** Opening EXTRACT TO READ block **
A careful perusal of the same does not reveal how there was a deliberate intention of getting the products classified as Animal supplements. The chart prepared in the appeal book extracted above, indicates that the Assistant Collector's Range Officer had sought details vide letter dated 8.3.93, which were replied vide letter dt 9.3.93, i.e. within 24 hours. The Range Staff, sought further information on 16.10.93 which was replied along with samples on 29.10.93, thereafter further details were sought by the department, vide letter dt 26.9.94 i.e. almost after a year. From the same it is abundantly clear that the officers were definitely making the enquiries. Once these enquiries were on, they should therefore, not have approved the classification Lists for the year 1992-93 on 2.11.92, the classification Lists of year 93-94 on 23.2.94 and 4.9.94. Rule 173 B provided, that the approvals were to be made after due enquiries. Hence, if the lists have been approved, the same must have been done after due enquiry and satisfaction. There is not indication of any incorrect misleading reply, test report etc. submitted by the appellants and or detected by the department. The 'statement of facts' give the constitution of the products and thereafter in para 6, allege that the list of Raw Material & Packing Material used were furnished along with the Classification List filed. The only allegation is "it does not divulge the proportions which the same were used to determine the active ingredients contained in the said product." Nothing stopped the proper officer to ask for the same. Failure of the proper officer, does not call for the charge of 'deliberate intention to evade duty' on the part of the appellants. We find no material to come to any findings, adverse, as regards the conduct of the appellants contributing to the alleged incorrect classification as Animal Feed Supplement'. We therefore find no reasons in Show Cause Notice to invoke the proviso clause in the facts of this case.
** Closing EXTRACT TO READ block **
ACTIONS TO TAKE
1. From the excerpt on the product classification dispute, list every date on which classification Lists were approved.
2. Carry the excerpt on the product classification dispute forward from its last sentence.
** Opening INPUT DATA block **
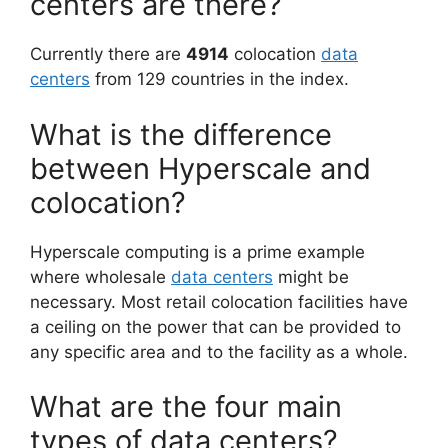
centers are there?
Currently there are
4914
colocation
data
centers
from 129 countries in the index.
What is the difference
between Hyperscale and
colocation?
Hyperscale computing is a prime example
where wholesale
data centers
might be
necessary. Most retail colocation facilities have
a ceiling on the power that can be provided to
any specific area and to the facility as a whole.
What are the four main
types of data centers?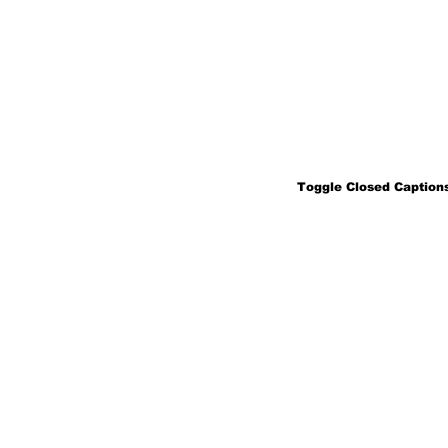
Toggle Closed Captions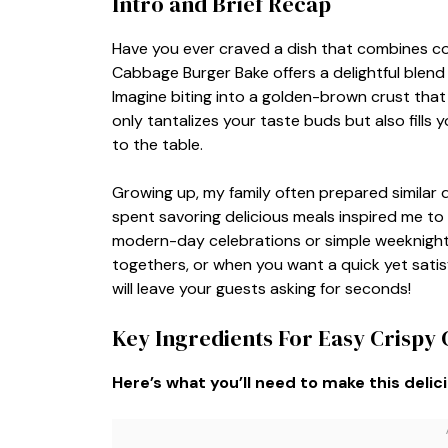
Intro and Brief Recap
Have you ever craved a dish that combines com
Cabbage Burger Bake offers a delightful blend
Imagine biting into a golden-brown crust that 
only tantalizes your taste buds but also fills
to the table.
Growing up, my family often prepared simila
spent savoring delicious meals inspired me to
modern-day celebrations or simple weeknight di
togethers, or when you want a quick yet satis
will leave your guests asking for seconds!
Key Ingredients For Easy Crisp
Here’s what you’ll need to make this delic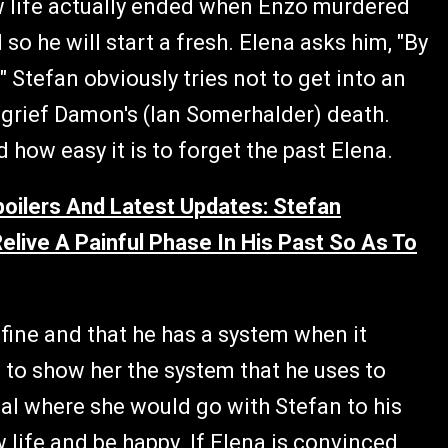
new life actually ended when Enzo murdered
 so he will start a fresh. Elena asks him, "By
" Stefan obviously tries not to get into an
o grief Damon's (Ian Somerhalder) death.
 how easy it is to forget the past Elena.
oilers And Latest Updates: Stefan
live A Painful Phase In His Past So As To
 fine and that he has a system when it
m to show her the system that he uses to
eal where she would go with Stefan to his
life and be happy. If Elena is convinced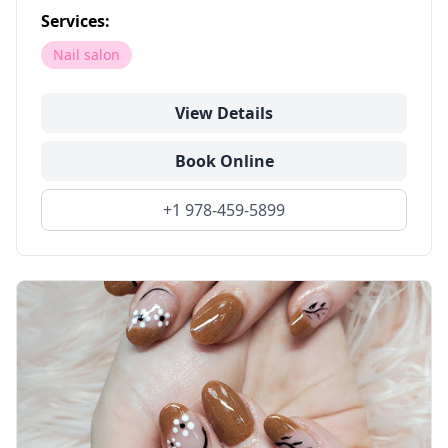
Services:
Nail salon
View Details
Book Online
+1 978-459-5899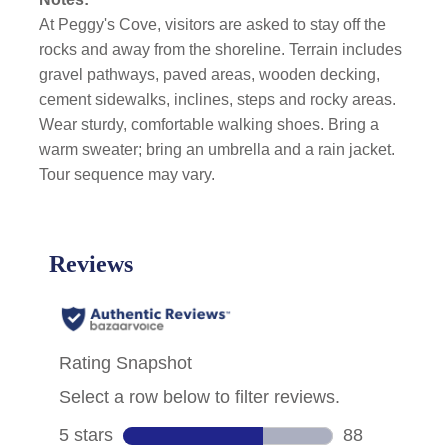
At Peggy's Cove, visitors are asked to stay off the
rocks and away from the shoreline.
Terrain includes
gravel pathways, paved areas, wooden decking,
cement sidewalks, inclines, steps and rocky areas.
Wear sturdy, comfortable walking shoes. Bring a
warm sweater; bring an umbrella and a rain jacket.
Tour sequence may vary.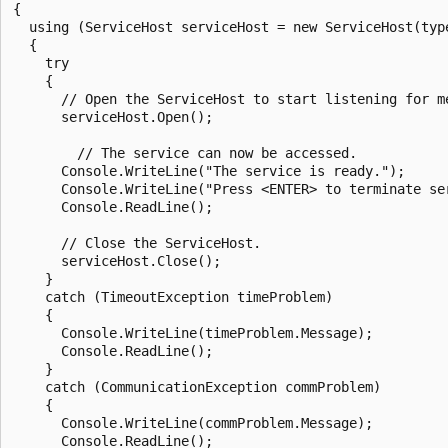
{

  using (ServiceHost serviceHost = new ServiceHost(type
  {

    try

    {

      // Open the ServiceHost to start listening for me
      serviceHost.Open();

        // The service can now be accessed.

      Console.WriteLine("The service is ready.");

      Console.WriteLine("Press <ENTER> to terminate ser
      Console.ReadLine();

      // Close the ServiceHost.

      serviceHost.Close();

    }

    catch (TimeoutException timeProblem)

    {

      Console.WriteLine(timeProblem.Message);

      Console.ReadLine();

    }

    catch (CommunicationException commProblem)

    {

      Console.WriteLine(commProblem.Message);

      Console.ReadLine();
** Closing INPUT DATA block **
ANSWERS TO THIS EXERCISE
1. 2.11.92 (for the year 1992-93), 23.2.94 and 4.9.94 (for the year 93-94)

2.
(iii) The labels of the products, packing material, admittedly supplied declare the contents on them and have been found on testing to be the same. As declaration could have been converted into nutrition value of vitamin or on standard formula, therefore, we find, no suppression, misdeclaration of facts as given in the charges.

(iv) The notice itself admits that ever since 1994, the department was seeking to reclassifying the products. How an appeal admittedly, filed claiming the goods to be intermixture of Vitamins in 1994 was made without ascertaining the ingredients, in not understood and then in the present Show Cause Notice allege that ingredients were suppressed. We therefore find no cause for confirming any demand in this case.

(v) The impugned order finds the following findings as regards the invocation of proviso to Section 11 A (1).

"17. I have given my anxious thoughts to the facts of the case as well as the submissions of the party. I hold that the case is not barred by limitation and the proviso to Section 11 A has been properly invoked. Though the classification list was submitted the ingredients of the products were not specifically spelt therein. As the issue is whether the goods are animal feed supplement and falls specifically under heading 23.02 or 29.36, it was vitally important to know the ingredients of the product."

We find no justification, in these findings, for invoking a demand for the period 6/92 to 7/94 of Rs,2,22,84,805/- by a notice dt.20.5.97. The demand is totally barred by limitation.

(c) Examining the issue on merits we find that the issue is no longer Res-integre having settled in favour of chapter heading 2303 of C.E.T. Act 1985 in the case of M/s TETRAGON CHEMIE (P) Ltd. by the larger bench of the Tribunal, which we are bound to follow, when we find the products herein to be similar and same, following the same, we find no merits in the case as made out in the impugned order. The impugned order cannot be sustained.

3. In view of our findings, the order is set aside and appeal is allowed.